The fact that the pulmonary (lung) blood vessels are particularly fine and thin walled, is very useful for their function but makes them vulnerable. If the lung is damaged for example by a near drowning or inhalation of poisonous gases or by shock and by over infusion (giving too much saline to a shocked subject), this can result in fluid leaking from the small vessels into the air spaces in the lungs. This is known as pulmonary oedema and its treatment has been previously discussed.

The brain primarily controls the action of breathing although one can choose to increase the rate and depth of breathing. The mechanism of breathing is that the ribs are lifted up like bucket handles from a near vertical to horizontal position. A small thin muscle, which forms the base of the chest cavity known as the diaphragm pushes the abdominal contents down and this also, increases the space available in the chest. The net result is to temporarily increase the vacuum between the lungs and the inside of the chest wall and this sucks the lungs up and outwards, reducing the pressure within them and this forces air into the lungs. Breathing out is done by relaxation of the above mechanism and can also be done by using extra muscles to force air out. This does not normally happen unless there is some kind of airway obstruction such as one up in the vocal cords as described before or if the subject has a medical condition such as asthma. This result in the small passages in the lungs becoming smaller, increasing the resistance to flow and thus makes breathing outwards more difficult and noisy (wheeze).

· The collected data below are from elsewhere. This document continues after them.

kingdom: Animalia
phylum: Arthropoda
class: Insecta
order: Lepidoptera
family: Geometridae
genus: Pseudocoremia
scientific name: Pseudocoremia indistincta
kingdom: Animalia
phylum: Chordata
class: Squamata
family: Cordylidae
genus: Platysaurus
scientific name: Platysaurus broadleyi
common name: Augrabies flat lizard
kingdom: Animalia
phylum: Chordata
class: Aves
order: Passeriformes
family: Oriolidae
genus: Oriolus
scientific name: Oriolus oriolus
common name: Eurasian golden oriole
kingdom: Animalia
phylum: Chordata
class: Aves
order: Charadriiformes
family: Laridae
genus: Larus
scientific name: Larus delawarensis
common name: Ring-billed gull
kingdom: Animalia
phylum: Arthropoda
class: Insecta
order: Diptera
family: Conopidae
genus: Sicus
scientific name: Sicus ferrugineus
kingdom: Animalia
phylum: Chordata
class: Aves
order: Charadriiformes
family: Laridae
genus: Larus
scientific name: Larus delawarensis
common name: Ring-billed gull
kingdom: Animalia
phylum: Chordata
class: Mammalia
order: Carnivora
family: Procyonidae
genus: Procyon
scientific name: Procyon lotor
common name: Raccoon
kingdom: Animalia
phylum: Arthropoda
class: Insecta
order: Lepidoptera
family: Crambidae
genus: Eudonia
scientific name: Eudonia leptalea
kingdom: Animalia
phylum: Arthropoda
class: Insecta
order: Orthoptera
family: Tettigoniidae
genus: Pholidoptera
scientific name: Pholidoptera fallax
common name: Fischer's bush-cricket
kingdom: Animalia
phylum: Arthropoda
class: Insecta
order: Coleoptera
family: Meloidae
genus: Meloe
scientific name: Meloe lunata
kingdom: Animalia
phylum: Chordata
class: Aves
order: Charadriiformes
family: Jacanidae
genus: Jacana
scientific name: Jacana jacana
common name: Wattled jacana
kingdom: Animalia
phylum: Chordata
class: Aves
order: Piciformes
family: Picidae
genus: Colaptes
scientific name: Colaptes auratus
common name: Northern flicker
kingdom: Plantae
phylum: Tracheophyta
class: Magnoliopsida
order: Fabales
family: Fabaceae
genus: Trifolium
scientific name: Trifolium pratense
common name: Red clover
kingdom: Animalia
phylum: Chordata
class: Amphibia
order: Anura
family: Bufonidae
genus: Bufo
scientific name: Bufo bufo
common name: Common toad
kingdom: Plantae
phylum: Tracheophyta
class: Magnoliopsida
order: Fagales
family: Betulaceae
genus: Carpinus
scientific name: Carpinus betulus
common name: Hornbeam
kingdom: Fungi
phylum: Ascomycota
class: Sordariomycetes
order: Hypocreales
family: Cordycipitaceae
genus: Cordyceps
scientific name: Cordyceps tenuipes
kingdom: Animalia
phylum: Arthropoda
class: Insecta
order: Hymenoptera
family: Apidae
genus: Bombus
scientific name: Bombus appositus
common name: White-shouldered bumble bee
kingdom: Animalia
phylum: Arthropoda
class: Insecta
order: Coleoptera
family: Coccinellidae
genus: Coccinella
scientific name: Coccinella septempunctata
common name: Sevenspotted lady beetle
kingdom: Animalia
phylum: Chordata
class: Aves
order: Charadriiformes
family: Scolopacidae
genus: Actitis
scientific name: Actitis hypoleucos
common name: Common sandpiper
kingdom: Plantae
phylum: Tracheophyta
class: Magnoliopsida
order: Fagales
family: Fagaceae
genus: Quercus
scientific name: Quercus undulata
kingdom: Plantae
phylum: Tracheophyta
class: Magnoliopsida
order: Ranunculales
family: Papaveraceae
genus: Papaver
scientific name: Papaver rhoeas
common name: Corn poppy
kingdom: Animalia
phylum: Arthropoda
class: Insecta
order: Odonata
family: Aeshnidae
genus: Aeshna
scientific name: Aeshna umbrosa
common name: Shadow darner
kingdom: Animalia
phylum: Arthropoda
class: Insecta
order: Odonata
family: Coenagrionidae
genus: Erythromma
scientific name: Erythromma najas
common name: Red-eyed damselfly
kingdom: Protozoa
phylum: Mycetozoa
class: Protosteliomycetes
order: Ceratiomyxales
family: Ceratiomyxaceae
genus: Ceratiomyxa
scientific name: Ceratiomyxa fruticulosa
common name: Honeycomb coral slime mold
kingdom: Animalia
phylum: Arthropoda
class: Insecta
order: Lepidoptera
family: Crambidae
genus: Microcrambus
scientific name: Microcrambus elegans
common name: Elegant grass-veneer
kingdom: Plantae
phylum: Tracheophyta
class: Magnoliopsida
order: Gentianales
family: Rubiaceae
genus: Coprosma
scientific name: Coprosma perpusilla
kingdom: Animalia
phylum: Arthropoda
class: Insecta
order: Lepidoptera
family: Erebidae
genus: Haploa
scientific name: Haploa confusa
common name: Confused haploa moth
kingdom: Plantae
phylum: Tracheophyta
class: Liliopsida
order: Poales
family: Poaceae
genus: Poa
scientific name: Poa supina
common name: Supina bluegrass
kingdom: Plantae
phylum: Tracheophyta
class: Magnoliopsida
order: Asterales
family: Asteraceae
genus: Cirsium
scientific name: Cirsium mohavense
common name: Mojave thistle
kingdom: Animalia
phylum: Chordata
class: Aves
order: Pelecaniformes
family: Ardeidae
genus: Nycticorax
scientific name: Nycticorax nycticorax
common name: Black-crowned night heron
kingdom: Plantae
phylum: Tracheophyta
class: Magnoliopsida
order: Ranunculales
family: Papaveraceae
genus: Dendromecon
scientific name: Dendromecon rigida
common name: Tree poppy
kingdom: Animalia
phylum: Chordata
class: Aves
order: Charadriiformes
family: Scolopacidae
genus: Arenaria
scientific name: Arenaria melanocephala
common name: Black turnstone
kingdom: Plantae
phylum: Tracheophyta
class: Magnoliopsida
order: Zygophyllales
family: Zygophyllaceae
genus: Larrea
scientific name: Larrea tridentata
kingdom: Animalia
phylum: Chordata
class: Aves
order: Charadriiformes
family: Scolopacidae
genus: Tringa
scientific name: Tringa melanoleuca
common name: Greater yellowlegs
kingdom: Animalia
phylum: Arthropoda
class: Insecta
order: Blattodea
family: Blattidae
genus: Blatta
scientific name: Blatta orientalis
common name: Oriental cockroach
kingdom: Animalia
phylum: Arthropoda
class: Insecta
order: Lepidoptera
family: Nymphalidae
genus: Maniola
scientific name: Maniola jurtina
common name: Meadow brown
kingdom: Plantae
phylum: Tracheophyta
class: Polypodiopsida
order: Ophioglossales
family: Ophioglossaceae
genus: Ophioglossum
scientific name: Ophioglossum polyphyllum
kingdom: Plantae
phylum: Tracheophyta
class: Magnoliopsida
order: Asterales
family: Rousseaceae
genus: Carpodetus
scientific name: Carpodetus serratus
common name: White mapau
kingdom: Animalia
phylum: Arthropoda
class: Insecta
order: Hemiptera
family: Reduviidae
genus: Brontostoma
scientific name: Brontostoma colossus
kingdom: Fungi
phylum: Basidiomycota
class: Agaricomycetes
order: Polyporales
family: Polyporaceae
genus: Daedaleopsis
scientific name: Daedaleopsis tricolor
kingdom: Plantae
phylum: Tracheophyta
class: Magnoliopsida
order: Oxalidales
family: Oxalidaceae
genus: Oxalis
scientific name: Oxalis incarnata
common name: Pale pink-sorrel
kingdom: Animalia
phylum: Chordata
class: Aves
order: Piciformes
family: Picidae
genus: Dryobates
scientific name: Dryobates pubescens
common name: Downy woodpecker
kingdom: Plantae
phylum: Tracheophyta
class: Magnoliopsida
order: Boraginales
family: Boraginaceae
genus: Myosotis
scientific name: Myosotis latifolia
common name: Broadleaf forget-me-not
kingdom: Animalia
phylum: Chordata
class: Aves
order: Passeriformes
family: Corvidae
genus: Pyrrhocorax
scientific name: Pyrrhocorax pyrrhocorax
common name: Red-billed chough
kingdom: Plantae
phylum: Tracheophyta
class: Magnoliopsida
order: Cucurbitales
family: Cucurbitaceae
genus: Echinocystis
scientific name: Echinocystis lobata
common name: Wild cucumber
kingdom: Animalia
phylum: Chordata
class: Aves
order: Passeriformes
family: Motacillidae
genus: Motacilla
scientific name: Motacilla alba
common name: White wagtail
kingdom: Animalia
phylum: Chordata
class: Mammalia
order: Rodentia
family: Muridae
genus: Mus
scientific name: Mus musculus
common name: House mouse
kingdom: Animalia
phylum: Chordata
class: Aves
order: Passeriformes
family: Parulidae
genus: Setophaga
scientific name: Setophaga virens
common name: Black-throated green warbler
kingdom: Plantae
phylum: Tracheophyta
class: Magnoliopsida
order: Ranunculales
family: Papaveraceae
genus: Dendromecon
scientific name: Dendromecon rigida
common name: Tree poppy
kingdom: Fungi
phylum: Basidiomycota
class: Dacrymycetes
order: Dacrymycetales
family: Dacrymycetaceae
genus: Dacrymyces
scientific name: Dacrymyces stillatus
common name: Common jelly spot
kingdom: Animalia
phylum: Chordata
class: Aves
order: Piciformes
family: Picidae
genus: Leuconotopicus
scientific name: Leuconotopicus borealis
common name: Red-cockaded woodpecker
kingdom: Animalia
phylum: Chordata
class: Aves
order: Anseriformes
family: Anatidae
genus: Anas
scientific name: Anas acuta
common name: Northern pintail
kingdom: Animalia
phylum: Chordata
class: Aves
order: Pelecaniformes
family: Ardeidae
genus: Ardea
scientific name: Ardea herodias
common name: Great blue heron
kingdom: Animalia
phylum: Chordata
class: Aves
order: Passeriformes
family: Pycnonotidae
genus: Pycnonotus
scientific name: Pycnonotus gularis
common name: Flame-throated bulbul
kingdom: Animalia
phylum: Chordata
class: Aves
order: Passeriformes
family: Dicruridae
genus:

The situation in asthma is remedied by drug therapy and is usually given with oxygen which allows the air passage in the lungs to return to normal size and this is evident by the subjects responses returning to normal i.e. breathing becomes easier and the wheeze is reduced. An asthma attack results in difficulty breathing, a wheeze during the expiration (breathing out) phase, increasing anxiety and in severe cases the subject may become confused. An asthmatic who has trouble talking in full sentences is regarded as having a moderately severe illness.